§ **ACTIVITY**
Among the entries that follow, tally the lines with the string "knee". Give no more than the number.

§ **RECORDS SHOWN**
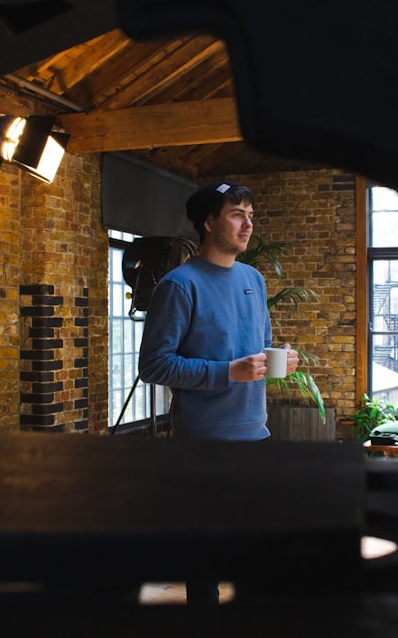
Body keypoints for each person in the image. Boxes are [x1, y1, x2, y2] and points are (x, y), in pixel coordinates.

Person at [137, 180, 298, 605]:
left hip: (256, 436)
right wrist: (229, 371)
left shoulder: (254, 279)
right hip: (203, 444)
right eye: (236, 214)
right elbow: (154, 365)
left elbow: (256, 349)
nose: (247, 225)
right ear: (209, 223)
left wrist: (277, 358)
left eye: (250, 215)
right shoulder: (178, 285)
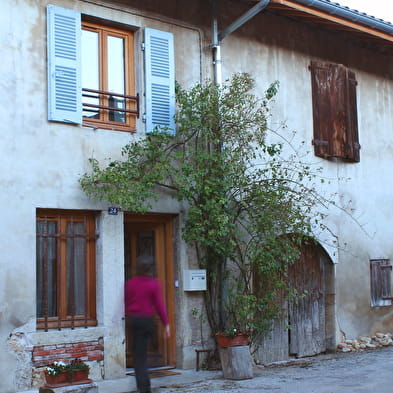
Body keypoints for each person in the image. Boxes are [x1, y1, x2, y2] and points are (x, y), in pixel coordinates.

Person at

==

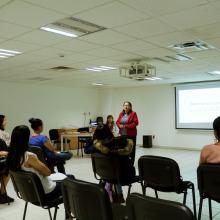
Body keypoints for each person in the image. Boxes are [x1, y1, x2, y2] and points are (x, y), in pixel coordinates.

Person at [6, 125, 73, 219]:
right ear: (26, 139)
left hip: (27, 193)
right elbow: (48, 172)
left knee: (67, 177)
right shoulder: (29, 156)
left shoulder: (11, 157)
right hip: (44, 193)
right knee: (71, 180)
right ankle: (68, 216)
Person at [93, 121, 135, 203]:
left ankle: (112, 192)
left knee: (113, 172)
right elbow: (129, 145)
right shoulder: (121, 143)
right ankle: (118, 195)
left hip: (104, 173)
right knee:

* * *

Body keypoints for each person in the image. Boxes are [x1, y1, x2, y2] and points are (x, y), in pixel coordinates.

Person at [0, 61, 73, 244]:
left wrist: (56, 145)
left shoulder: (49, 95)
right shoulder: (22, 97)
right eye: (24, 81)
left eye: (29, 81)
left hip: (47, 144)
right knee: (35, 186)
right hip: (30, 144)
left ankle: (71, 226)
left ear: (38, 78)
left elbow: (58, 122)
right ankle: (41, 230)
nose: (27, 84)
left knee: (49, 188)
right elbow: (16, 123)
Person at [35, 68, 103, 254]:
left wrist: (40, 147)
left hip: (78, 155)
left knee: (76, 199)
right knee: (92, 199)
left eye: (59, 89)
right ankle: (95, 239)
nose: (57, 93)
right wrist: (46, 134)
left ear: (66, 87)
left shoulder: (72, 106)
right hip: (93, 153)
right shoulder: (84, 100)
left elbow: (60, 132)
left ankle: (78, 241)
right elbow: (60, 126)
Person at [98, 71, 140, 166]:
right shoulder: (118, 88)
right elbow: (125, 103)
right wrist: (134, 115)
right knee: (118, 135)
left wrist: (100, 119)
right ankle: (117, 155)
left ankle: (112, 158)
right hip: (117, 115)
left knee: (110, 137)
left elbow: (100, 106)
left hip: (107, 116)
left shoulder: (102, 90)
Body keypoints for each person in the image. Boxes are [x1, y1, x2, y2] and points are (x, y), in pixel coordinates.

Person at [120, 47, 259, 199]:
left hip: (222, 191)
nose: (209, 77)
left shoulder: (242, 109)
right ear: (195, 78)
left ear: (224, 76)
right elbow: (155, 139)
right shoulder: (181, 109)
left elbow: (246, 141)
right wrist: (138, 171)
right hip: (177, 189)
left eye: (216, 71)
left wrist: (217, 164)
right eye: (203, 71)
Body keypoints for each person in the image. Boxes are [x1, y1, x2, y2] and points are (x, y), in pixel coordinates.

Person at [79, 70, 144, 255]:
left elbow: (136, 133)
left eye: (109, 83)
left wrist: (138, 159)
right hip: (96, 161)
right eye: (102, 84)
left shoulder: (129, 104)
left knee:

§ **RESULT**
11